## Prompt 1:
Could you substitute "steel railing" for "metal railing" in the entries, covering everything from the line containing "Answer as compact" down to the line containing "green tree (292,785,428,904)", and give back only those lines with nothing else changed?

Police also pulled three women alive from under rubble on Sunday in Sindhupalchowk, one of the worst-hit districts, although it was not immediately clear how long they had been trapped.

Earlier, the UN’s humanitarian chief has said she was “extremely concerned” that Nepal’s customs authorities are slowing the delivery of earthquake aid, as the death toll from the disaster crossed 7,000.

Valerie Amos said she was worried the foreign aid pouring into Nepal in the wake of the impoverished country’s deadliest earthquake in more than 80 years was being held up by red tape.

“I was extremely concerned to hear reports that customs was taking such a long time,” Amos told AFP in Kathmandu on Saturday, saying she had asked Prime Minister Sushil Koirala to speed up customs clearance for aid materials.

He has undertaken to ensure that happens, so I hope that from now we will see an improvement in those administrative issues.

The 7.8-magnitude quake wreaked a trail of death and destruction when it erupted around midday eight days ago, reducing much of Kathmandu to rubble and even triggering a deadly avalanche on Mount Everest.

Death toll

The death toll from the disaster has hit 7,040, according to the Emergency Operations Centre, with more than 14,000 injured.

More than 100 were also killed in India and China.

Although multiple teams of rescuers from more than 20 countries have been using sniffer dogs and heat-seeking equipment to find survivors in the rubble, noone has been pulled out alive since Thursday evening.

“Rescue operations are still under way, but focus has shifted to providing relief,” home ministry spokesman Laxmi Prasad Dhakal told AFP.

## Prompt 2:
Can you retype the Nepal earthquake report word for word, taking everything from "Valerie Amos said" down to "by red tape."?

## Supplied data:
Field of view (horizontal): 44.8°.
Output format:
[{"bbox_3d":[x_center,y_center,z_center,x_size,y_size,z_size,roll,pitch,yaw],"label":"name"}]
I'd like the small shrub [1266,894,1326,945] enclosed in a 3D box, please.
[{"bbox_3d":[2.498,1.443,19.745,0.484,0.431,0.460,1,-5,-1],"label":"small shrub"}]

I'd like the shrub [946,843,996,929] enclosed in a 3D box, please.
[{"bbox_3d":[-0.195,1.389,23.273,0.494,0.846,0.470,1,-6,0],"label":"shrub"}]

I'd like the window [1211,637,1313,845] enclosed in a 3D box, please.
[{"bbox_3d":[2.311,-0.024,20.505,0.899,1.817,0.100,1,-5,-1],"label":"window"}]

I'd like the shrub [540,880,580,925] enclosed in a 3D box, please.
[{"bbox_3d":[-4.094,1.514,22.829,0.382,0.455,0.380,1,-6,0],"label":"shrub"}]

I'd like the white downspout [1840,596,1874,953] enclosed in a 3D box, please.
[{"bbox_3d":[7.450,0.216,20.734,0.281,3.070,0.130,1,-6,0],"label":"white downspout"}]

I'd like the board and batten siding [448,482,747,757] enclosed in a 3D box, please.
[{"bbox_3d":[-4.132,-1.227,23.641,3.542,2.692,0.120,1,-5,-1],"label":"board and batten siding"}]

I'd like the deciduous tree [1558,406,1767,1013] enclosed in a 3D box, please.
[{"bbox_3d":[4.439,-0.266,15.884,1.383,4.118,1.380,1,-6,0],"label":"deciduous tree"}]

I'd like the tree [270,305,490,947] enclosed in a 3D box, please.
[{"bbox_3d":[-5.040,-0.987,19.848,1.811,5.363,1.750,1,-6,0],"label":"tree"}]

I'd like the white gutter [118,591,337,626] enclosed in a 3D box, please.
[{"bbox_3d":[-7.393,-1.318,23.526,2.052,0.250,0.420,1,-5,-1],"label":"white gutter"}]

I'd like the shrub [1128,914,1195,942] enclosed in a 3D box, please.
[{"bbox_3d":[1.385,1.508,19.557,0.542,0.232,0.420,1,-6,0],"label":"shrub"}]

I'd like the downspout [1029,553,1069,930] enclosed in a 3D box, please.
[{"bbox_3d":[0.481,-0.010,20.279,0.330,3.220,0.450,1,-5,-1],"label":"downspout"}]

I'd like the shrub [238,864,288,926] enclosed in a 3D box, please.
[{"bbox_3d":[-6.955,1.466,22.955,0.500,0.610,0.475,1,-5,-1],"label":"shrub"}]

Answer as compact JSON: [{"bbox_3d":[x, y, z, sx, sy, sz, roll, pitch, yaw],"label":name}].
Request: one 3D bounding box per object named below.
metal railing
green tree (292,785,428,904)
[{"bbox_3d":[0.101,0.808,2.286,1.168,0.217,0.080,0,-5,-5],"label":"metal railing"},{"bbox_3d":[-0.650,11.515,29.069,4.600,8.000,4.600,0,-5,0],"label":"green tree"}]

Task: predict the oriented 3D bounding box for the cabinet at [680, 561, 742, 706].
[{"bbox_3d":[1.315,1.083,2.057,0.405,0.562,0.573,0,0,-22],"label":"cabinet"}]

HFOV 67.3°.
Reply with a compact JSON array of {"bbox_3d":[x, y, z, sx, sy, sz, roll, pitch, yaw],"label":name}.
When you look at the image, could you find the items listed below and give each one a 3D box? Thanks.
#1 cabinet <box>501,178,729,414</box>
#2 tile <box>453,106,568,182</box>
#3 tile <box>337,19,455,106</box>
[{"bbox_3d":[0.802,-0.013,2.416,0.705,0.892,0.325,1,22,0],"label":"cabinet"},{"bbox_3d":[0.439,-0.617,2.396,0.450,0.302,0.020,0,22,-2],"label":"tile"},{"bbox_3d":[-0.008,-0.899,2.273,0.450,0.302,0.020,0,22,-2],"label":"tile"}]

## Exercise output 1:
Answer as compact JSON: [{"bbox_3d":[x, y, z, sx, sy, sz, roll, pitch, yaw],"label":name}].
Request: one 3D bounding box per object named below.
steel railing
green tree (292,785,428,904)

## Exercise output 2:
Valerie Amos said she was worried the foreign aid pouring into Nepal in the wake of the impoverished country’s deadliest earthquake in more than 80 years was being held up by red tape.